PROBLEM SET »
• a. From the Stanislav Stoyanov biography below, reproduce word for word the stretch from "Stanislav Petrov Stoyanov" through "and attacking midfielder.".
• b. Carry the Stanislav Stoyanov biography below forward, picking up after its final sentence.
Start of PASSAGE FOR REVIEW
Stanislav Petrov Stoyanov () (born 10 September 1976) is a Bulgarian former football midfielder who spent most of his career at Cherno More Varna. His natural position is at defensive midfielder, but he has also played at full back, right-sided midfielder and attacking midfielder.

Career

Dobrudzha
In 1994, he signed his first professional contract with Dobrudzha Dobrich. During the 1994–95 season, Stoyanov scored his first Dobrudzha goal on his A PFG debut against Beroe Stara Zagora in a 2–0 away victory. He spent 5 seasons of his career at the club of Dobrich, playing in 97 games and scoring 7 goals.

Cherno More
In June 1999, Stoyanov joined Cherno More Varna for an undisclosed fee. He settled well and became an integral part of the Cherno More team that won promotion to A PFG in 2000, after a 6-year absence. He made his debut on 7 August 1999, in a 1–0 home victory over Lokomotiv Plovdiv. His first goal came on 18 September, in a 3–1 defeat away to Vidima-Rakovski. During his first three seasons at Ticha Stadium, he plays as a right side midfielder and a right winger.
End of PASSAGE FOR REVIEW
Start of GIVEN ENTRIES
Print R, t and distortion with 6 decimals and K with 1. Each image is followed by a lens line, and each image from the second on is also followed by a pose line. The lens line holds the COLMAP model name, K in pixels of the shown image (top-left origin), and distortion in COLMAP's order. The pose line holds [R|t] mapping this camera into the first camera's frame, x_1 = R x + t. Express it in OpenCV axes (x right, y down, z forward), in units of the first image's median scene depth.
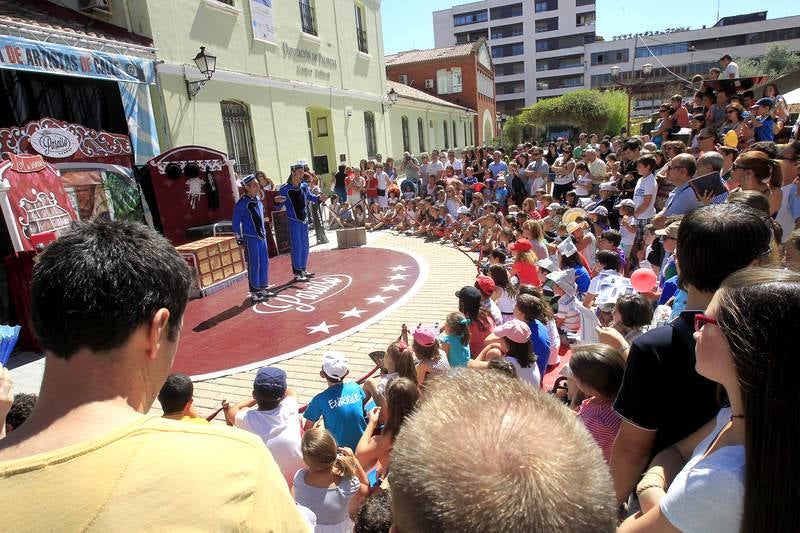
lens RADIAL K [[475.6, 0, 395.7], [0, 475.6, 267.8], [0, 0, 1]] dist [-0.081137, 0.039015]
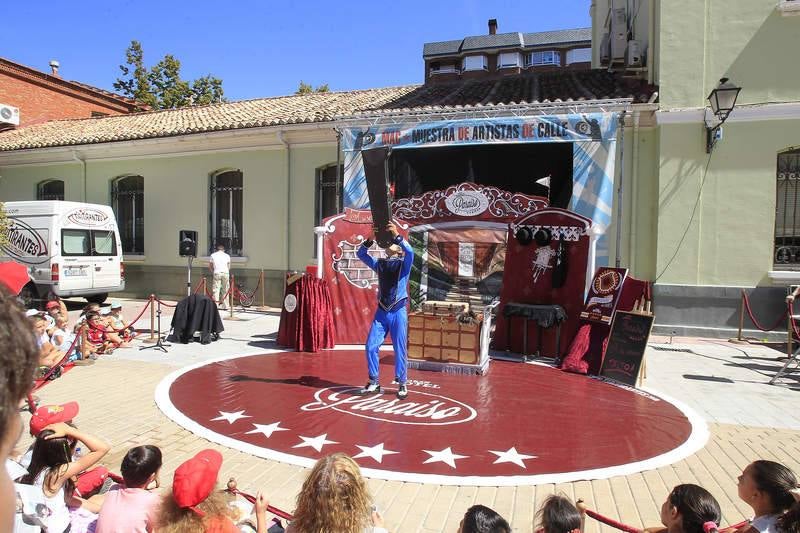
lens RADIAL K [[475.6, 0, 400.6], [0, 475.6, 267.9], [0, 0, 1]] dist [-0.081137, 0.039015]
pose [[0.052532, 0.117603, -0.991670, 0.411168], [-0.271959, 0.957192, 0.099108, -0.181972], [0.960874, 0.264488, 0.082266, 0.750011]]
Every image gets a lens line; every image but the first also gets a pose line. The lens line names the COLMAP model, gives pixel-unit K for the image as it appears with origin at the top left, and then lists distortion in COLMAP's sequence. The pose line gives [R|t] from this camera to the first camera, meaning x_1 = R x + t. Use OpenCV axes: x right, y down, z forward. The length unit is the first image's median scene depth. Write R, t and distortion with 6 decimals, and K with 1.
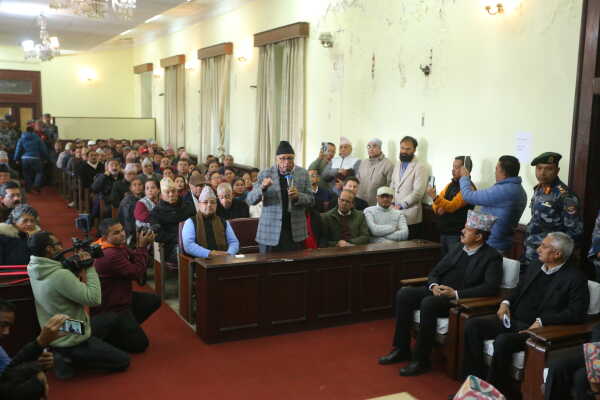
lens RADIAL K [[650.5, 0, 296.4], [0, 650.5, 203.7], [0, 0, 1]] dist [0.031324, 0.000000]
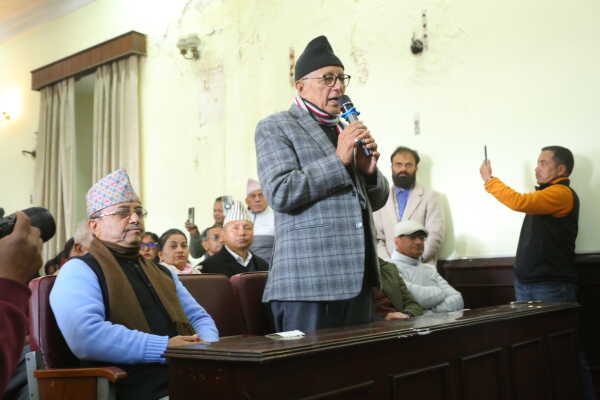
End of GIVEN ENTRIES
REPLIES »
• a.
Stanislav Petrov Stoyanov () (born 10 September 1976) is a Bulgarian former football midfielder who spent most of his career at Cherno More Varna. His natural position is at defensive midfielder, but he has also played at full back, right-sided midfielder and attacking midfielder.

• b.
On 2 October 2008, Stoyanov captained Cherno More in a UEFA Cup 2–2 away draw versus VfB Stuttgart.

On 16 May 2010, he made his 200th appearance for the team in the A PFG in a 2–1 home win against Montana.

On 12 January 2012, Stoyanov announced his retirement after his contract expired on 31 December 2011.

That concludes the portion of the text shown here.